• RECORDS SUPPLIED:
+ + + + + + +

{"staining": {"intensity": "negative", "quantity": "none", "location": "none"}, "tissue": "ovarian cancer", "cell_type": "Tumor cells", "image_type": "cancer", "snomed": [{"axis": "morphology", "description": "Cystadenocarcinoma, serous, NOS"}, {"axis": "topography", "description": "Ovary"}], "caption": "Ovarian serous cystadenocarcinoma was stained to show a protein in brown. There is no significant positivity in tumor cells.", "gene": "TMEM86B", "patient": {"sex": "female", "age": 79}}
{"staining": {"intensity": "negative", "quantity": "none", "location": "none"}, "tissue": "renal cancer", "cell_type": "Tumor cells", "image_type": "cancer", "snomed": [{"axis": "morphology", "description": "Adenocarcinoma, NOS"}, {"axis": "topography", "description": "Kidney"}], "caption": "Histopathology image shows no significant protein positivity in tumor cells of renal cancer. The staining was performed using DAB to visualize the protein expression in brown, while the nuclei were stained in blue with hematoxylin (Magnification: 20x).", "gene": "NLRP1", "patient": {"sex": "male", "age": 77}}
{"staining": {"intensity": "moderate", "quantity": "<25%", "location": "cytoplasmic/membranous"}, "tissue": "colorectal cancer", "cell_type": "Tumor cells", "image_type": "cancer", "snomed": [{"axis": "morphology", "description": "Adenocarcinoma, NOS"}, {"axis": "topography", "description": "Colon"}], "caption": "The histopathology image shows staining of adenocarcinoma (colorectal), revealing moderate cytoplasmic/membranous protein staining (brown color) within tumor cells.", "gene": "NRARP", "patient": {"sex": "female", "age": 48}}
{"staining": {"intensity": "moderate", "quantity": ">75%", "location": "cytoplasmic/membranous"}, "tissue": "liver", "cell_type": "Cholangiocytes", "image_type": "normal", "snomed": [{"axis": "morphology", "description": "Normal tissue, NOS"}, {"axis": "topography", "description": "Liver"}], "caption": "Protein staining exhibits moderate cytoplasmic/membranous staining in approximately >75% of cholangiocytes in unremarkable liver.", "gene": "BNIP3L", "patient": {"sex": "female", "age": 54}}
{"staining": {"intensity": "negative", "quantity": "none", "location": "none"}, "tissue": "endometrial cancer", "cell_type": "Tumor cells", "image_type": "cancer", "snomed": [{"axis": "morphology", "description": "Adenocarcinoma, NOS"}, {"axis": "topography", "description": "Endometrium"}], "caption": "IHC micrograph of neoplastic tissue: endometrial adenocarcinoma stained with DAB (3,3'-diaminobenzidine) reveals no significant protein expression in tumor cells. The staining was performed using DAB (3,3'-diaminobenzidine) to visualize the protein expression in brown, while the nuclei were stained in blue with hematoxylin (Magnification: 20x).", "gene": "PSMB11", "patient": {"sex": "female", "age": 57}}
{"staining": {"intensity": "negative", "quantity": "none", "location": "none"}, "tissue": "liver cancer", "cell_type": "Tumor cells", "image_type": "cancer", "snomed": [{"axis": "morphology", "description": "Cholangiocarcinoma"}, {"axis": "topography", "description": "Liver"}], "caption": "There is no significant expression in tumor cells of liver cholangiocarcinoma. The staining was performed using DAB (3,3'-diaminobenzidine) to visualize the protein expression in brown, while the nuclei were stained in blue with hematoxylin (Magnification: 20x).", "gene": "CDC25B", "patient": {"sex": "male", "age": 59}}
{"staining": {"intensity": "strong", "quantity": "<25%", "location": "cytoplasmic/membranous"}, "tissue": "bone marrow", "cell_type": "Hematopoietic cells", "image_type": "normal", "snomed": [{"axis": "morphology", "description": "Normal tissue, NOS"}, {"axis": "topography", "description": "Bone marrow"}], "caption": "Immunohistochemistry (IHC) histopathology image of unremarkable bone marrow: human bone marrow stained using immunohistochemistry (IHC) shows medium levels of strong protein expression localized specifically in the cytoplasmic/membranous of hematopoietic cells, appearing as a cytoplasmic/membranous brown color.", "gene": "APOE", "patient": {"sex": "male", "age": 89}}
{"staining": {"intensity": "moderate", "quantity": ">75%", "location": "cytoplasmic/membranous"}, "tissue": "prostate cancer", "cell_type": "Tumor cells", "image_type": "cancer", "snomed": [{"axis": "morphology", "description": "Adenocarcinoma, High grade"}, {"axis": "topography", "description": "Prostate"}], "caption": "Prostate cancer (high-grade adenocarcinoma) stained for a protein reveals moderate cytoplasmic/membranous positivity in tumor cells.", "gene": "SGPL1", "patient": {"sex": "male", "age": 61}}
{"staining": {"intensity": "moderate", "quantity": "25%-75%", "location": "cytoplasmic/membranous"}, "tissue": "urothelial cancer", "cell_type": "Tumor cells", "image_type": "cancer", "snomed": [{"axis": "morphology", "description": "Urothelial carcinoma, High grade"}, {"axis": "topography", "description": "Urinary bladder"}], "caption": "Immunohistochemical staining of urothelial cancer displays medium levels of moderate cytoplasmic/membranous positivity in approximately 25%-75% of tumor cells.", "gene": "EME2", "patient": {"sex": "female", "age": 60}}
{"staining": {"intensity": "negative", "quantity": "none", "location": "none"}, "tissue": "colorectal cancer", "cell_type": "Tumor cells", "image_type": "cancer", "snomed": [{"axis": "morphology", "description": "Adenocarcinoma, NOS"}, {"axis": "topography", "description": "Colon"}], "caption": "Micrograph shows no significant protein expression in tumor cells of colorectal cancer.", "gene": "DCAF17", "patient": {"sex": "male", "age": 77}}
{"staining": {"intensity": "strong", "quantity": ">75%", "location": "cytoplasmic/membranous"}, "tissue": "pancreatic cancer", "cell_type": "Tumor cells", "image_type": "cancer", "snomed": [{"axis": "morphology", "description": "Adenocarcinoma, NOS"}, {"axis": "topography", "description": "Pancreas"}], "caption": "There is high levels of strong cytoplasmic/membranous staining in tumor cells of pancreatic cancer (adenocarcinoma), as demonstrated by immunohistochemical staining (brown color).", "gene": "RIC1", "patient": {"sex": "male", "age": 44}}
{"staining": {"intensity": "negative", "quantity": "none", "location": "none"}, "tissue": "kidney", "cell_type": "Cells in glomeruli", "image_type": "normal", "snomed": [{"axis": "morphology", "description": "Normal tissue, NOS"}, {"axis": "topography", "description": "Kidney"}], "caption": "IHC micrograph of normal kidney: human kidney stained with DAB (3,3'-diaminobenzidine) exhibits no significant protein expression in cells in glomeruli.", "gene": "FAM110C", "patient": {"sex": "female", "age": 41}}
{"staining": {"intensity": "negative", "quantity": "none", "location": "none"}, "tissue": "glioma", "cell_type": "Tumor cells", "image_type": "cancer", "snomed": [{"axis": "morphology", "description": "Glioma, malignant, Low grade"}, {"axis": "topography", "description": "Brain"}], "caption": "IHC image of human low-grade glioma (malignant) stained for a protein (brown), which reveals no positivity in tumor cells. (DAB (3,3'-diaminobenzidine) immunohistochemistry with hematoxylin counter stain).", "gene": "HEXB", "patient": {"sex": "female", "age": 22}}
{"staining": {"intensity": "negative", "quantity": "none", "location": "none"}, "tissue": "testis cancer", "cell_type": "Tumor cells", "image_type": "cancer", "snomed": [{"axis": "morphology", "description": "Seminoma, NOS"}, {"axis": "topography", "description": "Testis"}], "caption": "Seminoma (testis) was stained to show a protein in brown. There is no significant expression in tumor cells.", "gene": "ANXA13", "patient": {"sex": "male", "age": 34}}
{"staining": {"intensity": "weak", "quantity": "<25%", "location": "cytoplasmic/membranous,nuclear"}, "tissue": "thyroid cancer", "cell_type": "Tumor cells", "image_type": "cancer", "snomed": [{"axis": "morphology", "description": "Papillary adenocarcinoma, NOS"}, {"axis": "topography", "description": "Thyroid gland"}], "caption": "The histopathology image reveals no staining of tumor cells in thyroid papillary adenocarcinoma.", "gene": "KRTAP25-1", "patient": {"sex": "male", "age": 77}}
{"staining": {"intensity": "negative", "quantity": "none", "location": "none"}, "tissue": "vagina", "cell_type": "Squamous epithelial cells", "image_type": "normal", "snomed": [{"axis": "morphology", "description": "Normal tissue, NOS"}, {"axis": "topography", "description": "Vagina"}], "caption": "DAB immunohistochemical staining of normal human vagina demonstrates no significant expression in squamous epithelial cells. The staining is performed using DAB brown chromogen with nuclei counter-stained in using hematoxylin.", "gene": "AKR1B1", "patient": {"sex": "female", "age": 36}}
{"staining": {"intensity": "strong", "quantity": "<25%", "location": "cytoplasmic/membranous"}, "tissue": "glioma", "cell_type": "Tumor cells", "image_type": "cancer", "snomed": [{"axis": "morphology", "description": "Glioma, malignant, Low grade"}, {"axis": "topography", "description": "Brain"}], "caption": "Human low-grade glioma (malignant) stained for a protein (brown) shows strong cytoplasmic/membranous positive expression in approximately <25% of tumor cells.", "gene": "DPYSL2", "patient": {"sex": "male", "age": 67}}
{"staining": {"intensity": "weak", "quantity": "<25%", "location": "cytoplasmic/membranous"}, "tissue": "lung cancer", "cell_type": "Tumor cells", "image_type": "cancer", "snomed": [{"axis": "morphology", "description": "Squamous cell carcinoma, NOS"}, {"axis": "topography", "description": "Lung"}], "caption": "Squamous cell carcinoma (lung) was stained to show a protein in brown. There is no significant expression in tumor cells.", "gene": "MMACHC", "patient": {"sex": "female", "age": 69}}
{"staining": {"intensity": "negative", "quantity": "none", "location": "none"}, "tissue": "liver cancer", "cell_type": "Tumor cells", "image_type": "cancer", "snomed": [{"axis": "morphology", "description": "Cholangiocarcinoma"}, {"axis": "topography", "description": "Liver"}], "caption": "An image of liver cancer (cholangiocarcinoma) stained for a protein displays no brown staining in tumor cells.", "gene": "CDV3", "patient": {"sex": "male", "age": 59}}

+ + + + + + +

Which lines of the records contain the word "unremarkable"? Copy each of them.

• EXERCISE RESULT:
{"staining": {"intensity": "moderate", "quantity": ">75%", "location": "cytoplasmic/membranous"}, "tissue": "liver", "cell_type": "Cholangiocytes", "image_type": "normal", "snomed": [{"axis": "morphology", "description": "Normal tissue, NOS"}, {"axis": "topography", "description": "Liver"}], "caption": "Protein staining exhibits moderate cytoplasmic/membranous staining in approximately >75% of cholangiocytes in unremarkable liver.", "gene": "BNIP3L", "patient": {"sex": "female", "age": 54}}
{"staining": {"intensity": "strong", "quantity": "<25%", "location": "cytoplasmic/membranous"}, "tissue": "bone marrow", "cell_type": "Hematopoietic cells", "image_type": "normal", "snomed": [{"axis": "morphology", "description": "Normal tissue, NOS"}, {"axis": "topography", "description": "Bone marrow"}], "caption": "Immunohistochemistry (IHC) histopathology image of unremarkable bone marrow: human bone marrow stained using immunohistochemistry (IHC) shows medium levels of strong protein expression localized specifically in the cytoplasmic/membranous of hematopoietic cells, appearing as a cytoplasmic/membranous brown color.", "gene": "APOE", "patient": {"sex": "male", "age": 89}}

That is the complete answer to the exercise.